TUNIS - Phosphate production in Tunisia's Metaloui and Mdhila resumed on Wednesday and shipments restarted after protesters agreed to temporarily end their sit-in over job demands, officials and protesters told Reuters.

The Metaloui and Mdhila plants, which produce around 80 percent of Tunisia’s phosphate, have been closed by weeks of protests by local youths demanding employment and economic opportunities. Other plants in the south of the country have also been affected.

The deal was reached after protesters ended 50 days of sit-ins, which had halted exports of phosphate - an important source of foreign currency.

But the deal remains fragile after protesters gave the government a week to negotiate their demands or else will halt production again.

"Production restarted at Metaloui and Mdhila the main production regions after the ending of the sit-in by youths," Ali Houchati, a spokesman for Phosphate Gafsa said. "Trucks have started to transport phosphate again."

One of the protesters declined to be named told Reuters that the deadline was an important step in securing serious negotiations with the government to alleviate poverty in the region.

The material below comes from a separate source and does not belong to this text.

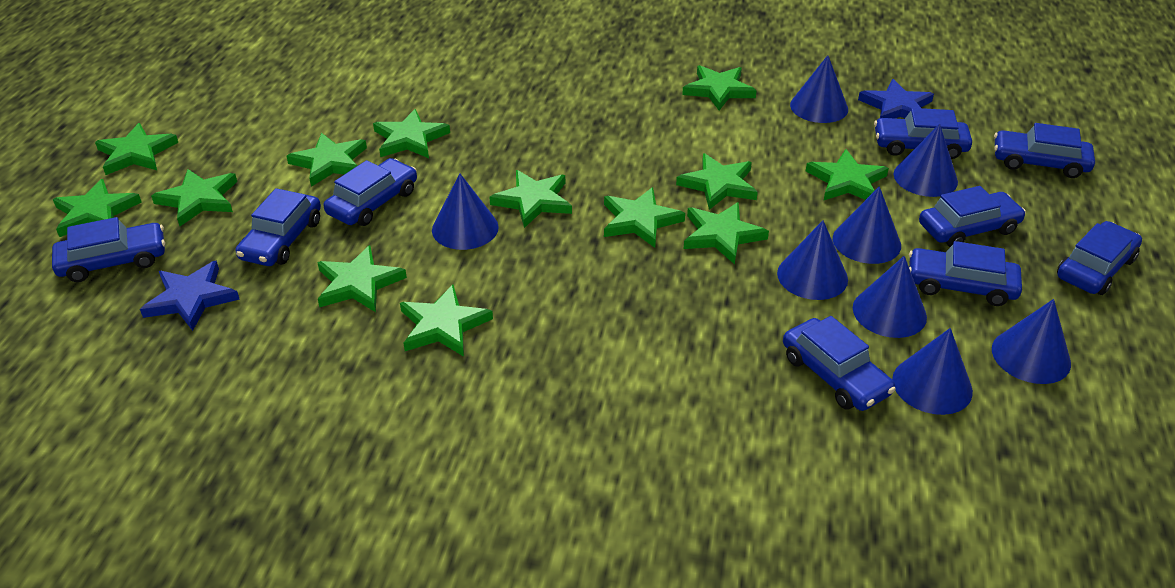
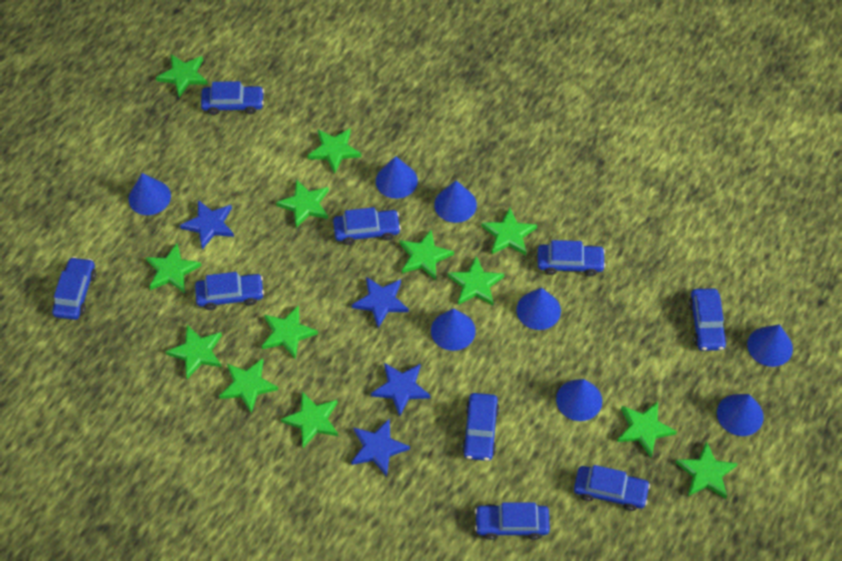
blue star: 2 -> 4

"We can stop production again. We want a clear seriousness this time. will wait and see," said the protester, who declined to be named.

Tunisia was once one of the world’s largest producers of phosphate minerals, which are used to make fertilizers, but its market share fell after a 2011 uprising against the president Zine El-Abidine Ben Ali.

Since then, localized protests and strikes have steadily cut into production and caused billions of dollars in losses.

Tunisia has been hailed as the only democratic success of the Arab Spring: the one Arab country to topple a long-serving leader in that year's uprisings without triggering widespread violence or civil war.

But Tunisia has had nine governments since Ben Ali’s overthrow, none of which have been able to resolve deep-rooted economic problems.